A package shipped today from Delaware to Las Vegas estimated delivery is April 1 for Priority and April 2 first class - my bet would be April 2 for both.  Having watched this carefully (with a few exceptions) I ship everything under 13 ounces First Class.  It travels on the same airplanes or trucks.


----------



## ed4copies

Smitty37 said:


> Guys - in the USA you don't gain much (if any) time shipping priority mail.
> A package shipped today from Delaware to Las Vegas estimated delivery is April 1 for Priority and April 2 first class - my bet would be April 2 for both.  Having watched this carefully (with a few exceptions) I ship everything under 13 ounces First Class.  It travels on the same airplanes or trucks.



USUALLY, you are absolutely correct.  Recently, we have had a couple that took 8 days to Texas via First Class.  That is what motivated me to ask.

Of course, the Postal Service SAYS 3 days for Priority and, like you, our experience says that is about accurate.

Also on tracking numbers: Once a package leaves O'Hare for international delivery, the tracking number will only show when it left the USA.  So, for international---YOUR country determines when or IF you get the package.  The USPS does no good in these situations.  BTDT!!

**Objectives:**
(A) How would you translate this sentence from the forum thread on USPS shipping times into Spanish: "Recently, we have had a couple that took 8 days to Texas via First Class."?
(B) Can you carry on the forum thread on USPS shipping times, picking up right after its final sentence?

**Data provided:**
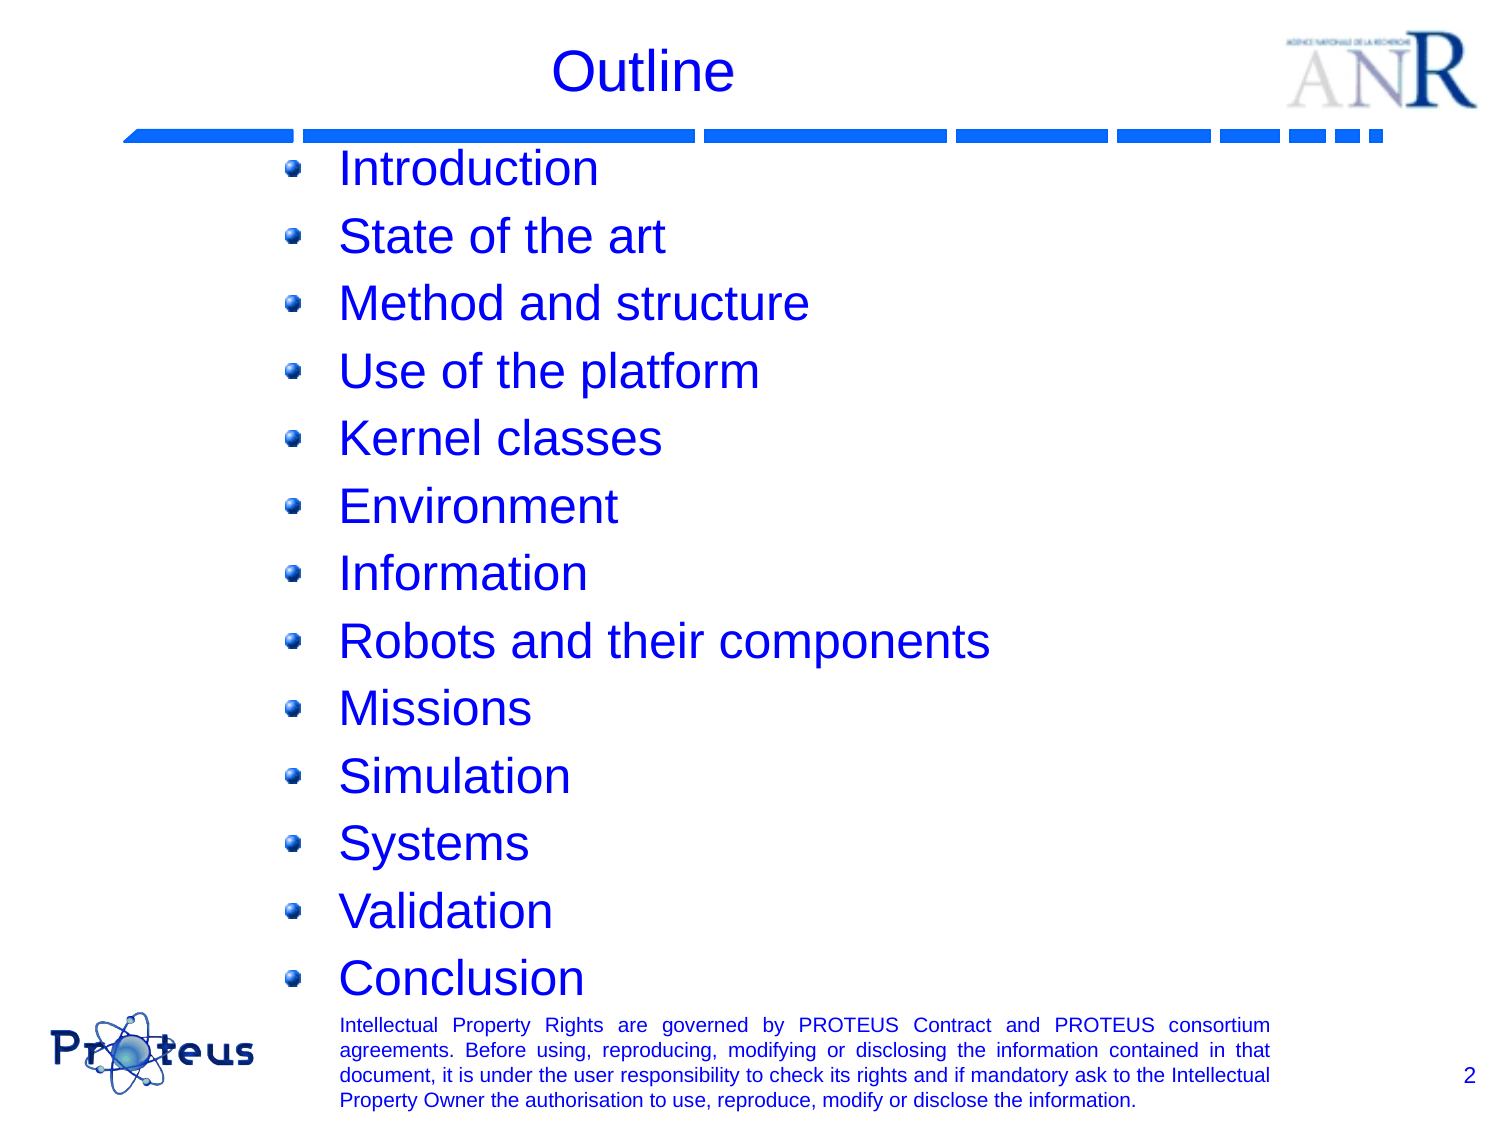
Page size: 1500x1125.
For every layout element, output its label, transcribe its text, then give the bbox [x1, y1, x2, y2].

**Responses per task:**
(A) Recientemente, hemos tenido un par que tardaron 8 días en llegar a Texas por First Class.

(B)
----------



## Smitty37

*I have not seen that yet*



ed4copies said:


> When you order supplies or other small items, we have been using First Class Mail and giving you a refund of $3 (of the normal $6.50 shipping and handling charge).
> 
> Now, we are seeing the First Class packages take a week to arrive to our customers. So, we would like input.


 
I have not noticed that Ed - I use 1st class for anything under 13 ounces unless I can't get it into a padded mailer. I have not had any complaints about slow arrival.  I ship about even numbers of packages each way. 

I have shipped two packages the same day to the same address (in Canada) one first class and one priority mail and three weeks after I shipped the buyer called and asked about the priority package - said he had the 1st class for a week but the priority hadn't gotten there yet.


----------



## Fibonacci

I vote for having a choice.  This is a hobby for me, and with one toddler wandering around and maybe another one soon, $3 is another kit or a couple blanks to me.  A couple days one way or the other makes no real difference to me.

If I needed something for a rush project for someone, I like the idea of being able to have something between cheap first class and UPS air.


----------



## ed4copies

Smitty (and others),
I have a theory about first class to Canada.

I believe Customs doesn't think they are worth worrying about.  So, yes, I think a first class arrives MORE quickly than a Priority. 

They will both be transported to O'Hare in the same truck, so they are very likely to leave on the same flight!!


----------



## Smitty37

*Yep*



ed4copies said:


> Smitty37 said:
> 
> 
> 
> Guys - in the USA you don't gain much (if any) time shipping priority mail.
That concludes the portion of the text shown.